Encountering formal apologetics, such as presented by Dr. Craig, is fascinating. Duncan's critique of "On Guard" confirms and elaborates some of my informal observations - there's a lot of bait-and-switch, ad hominem attacks, bare assertion and avoidance in the tactics that a polished apologist such as Dr. Lane uses. Informal and amateur apologists, such as we encounter at P:TKAI should be less of a challenge due to their less practiced and polished approach. That's not really true.

We have a new commenter on P:TKAI who is a friend of Bruce, and who is a believer that's quite willing to engage in apologia. It's both head-shaking and irritating. He often makes claims out of thin air that seem as if they're from other conversations. The other day, he stated (quote) "By the way, nice touch on you approving our evidence that God and Jesus exist. Einstein found enough evidence. ...". He was replying to me after I chided him on a false equivalence that he used to bait commenters into demonstrating that scientific proof cannot be certain. It was a mess. This "evidence" rejoinder was completely out of the blue, and certainly didn't address anything that I had written. *

Here's where I'm going with this: I see a pattern with the vocal believers, in that they have (at least on the P:TKAI blog) exhibited a tendency toward non-sequitur. Three different apologists come to mind, each replying to specific posts with declarations that were either off the point (but still in the ballpark) or from completely beyond left field, like the one I cite above.

The pattern is that words go in one ear, and are replaced, partially or completely, with something off-topic. It's too small of a sample to make a general statement, but ***it looks like*** there's a comprehension problem at work.
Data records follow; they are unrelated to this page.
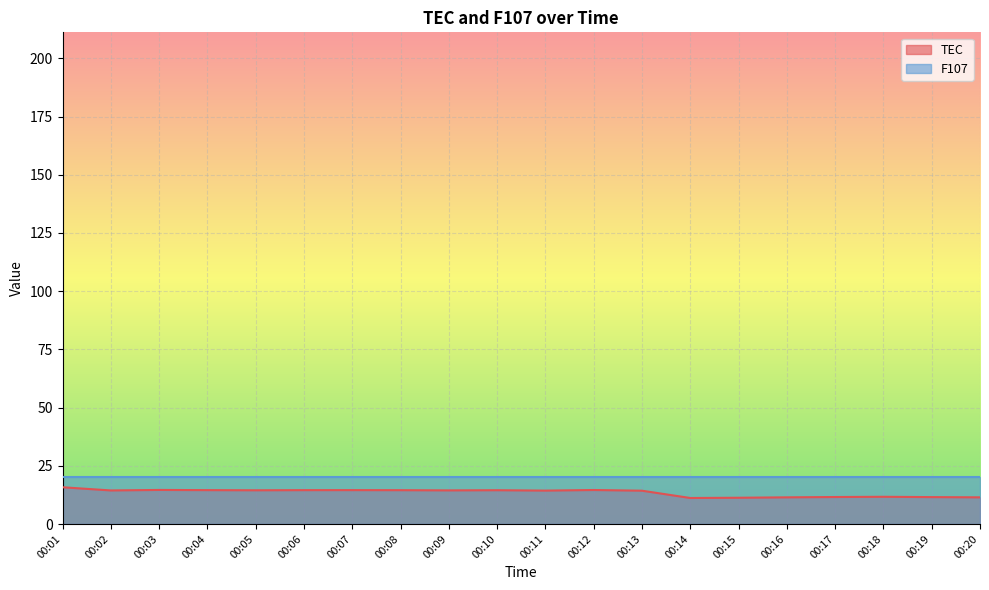

Which label corresponds to the smallest value in the chart?

00:14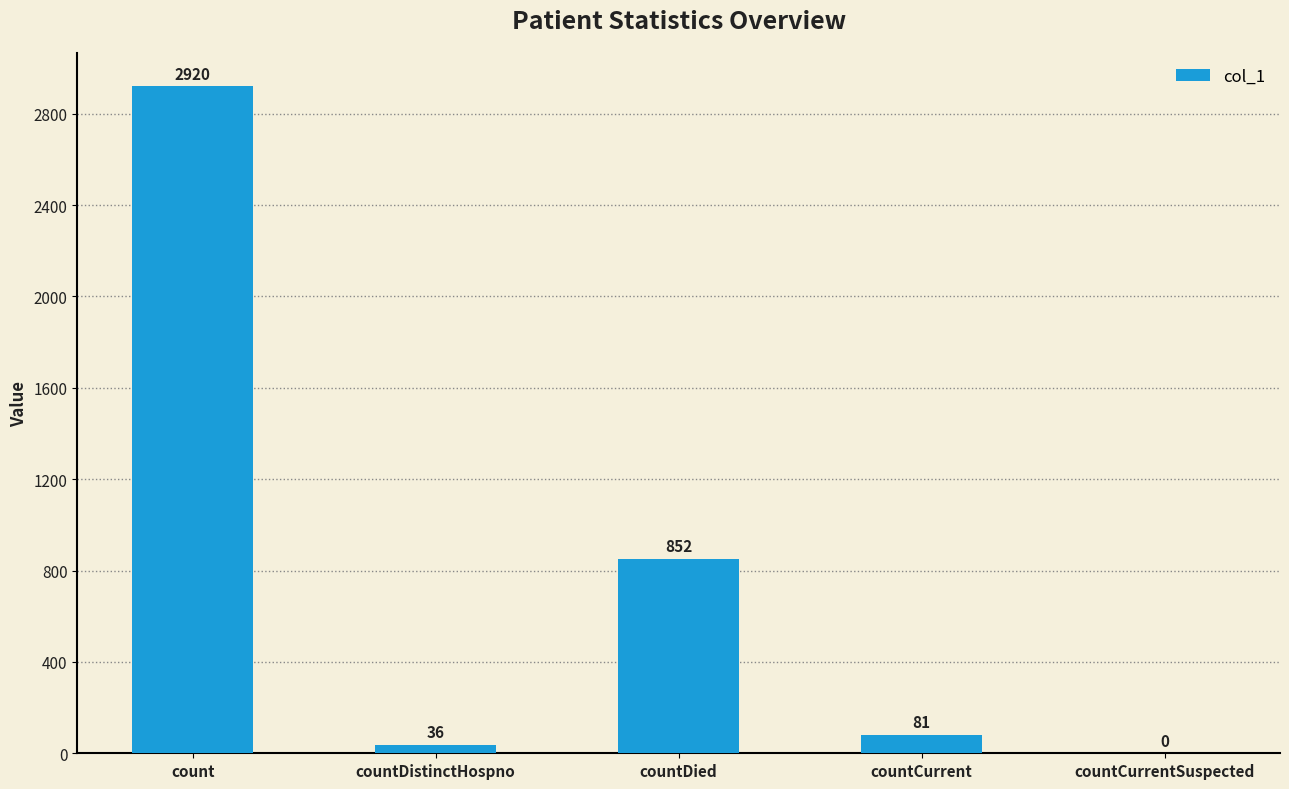

What is the sum of the values at countDied and countCurrent?

933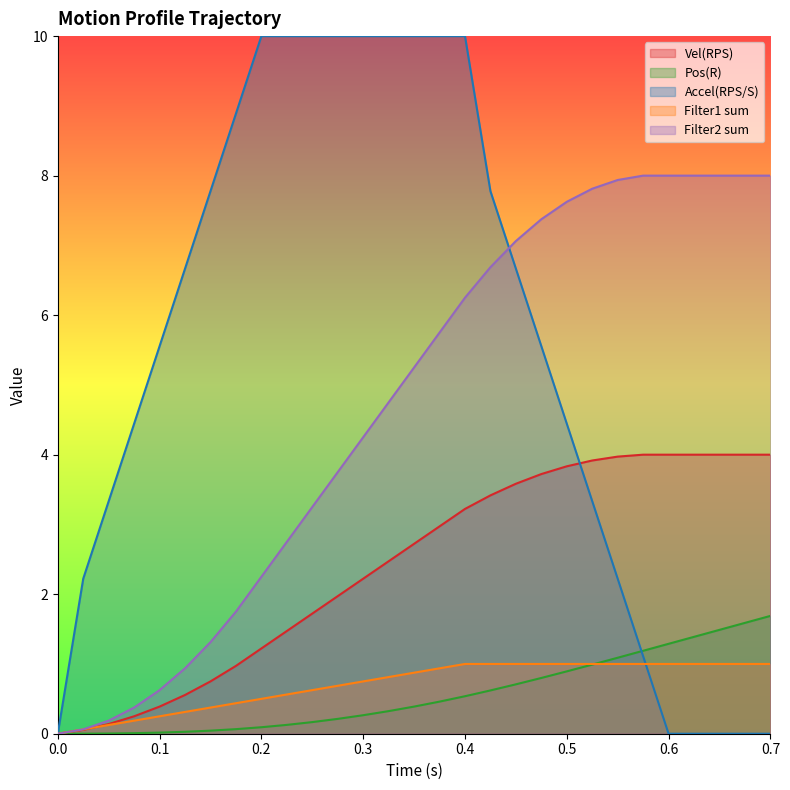

Between 0.25 and 0.275, which series saw the biggest shift?

Filter2 sum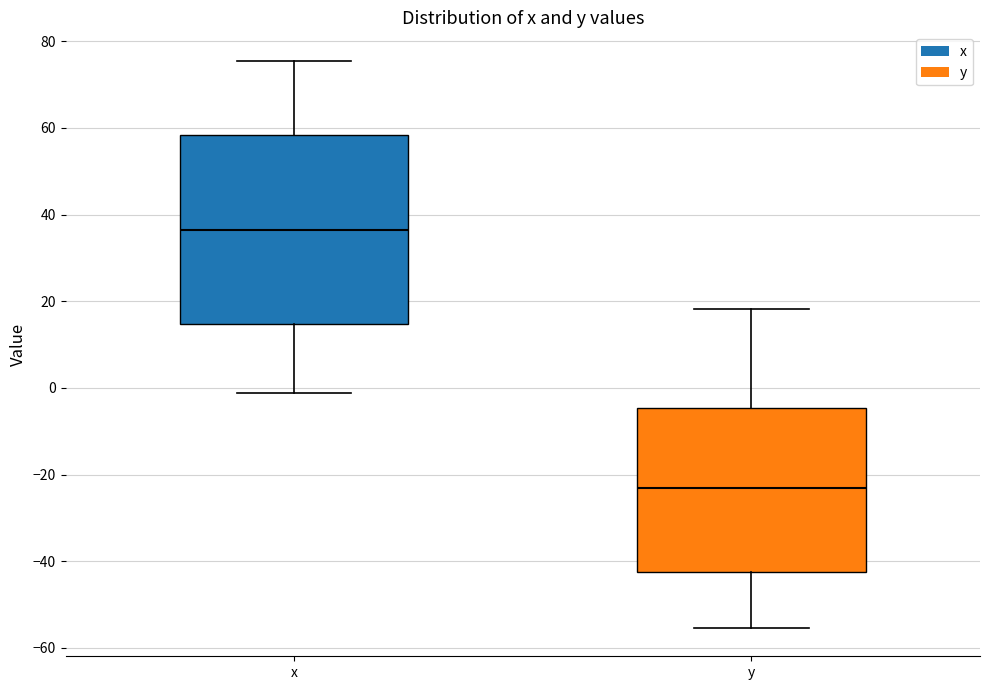

Reading left to right, transcribe this box plot: for each box, give where its median line is, the range the box spans, and where its two whiskers end, as read against the y-axis. The values are not printed on the chart, so give them approximately, as read against the axis.

x: median 36, box 14 to 58, whiskers -2 to 76
y: median -22, box -42 to -4, whiskers -56 to 18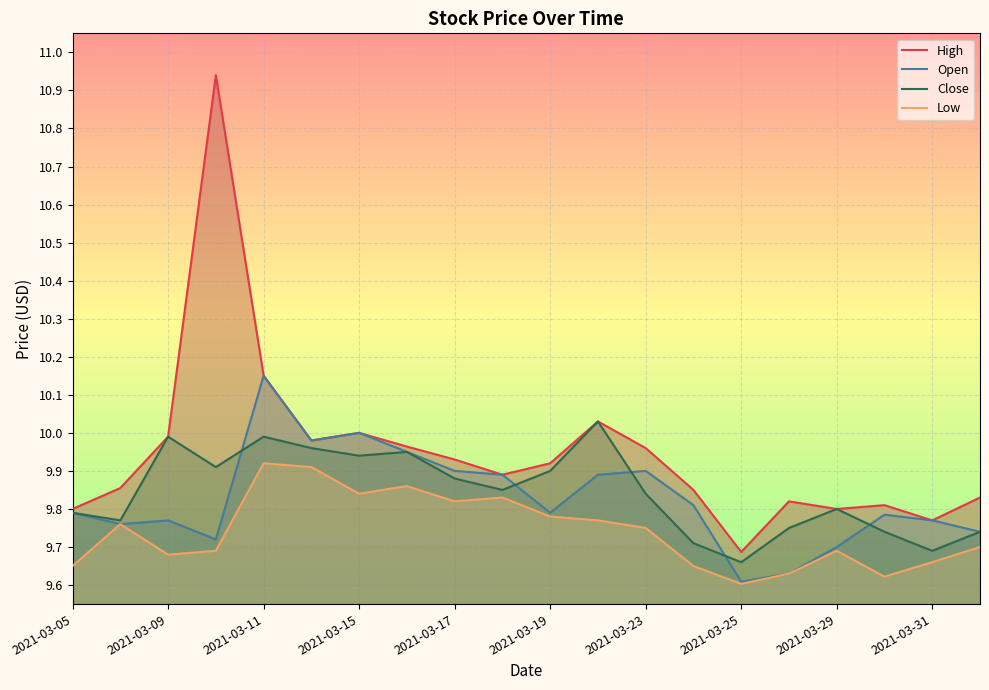

The High series shows 16.2 at 2021-03-05. True or false?

False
Or dishonesty. Time will tell.


* There's a fine line to be tread on the P:TKAI blog, since Bruce wants it to be civil ... add to that we're now dealing with a personal friend of his. With a little too much caffeine and some shorter-than-normal patience, and I can see accusations of stupidity, delusion and childishness becoming hard to resist. Counting to ten - or sleeping on it - is definitely warranted.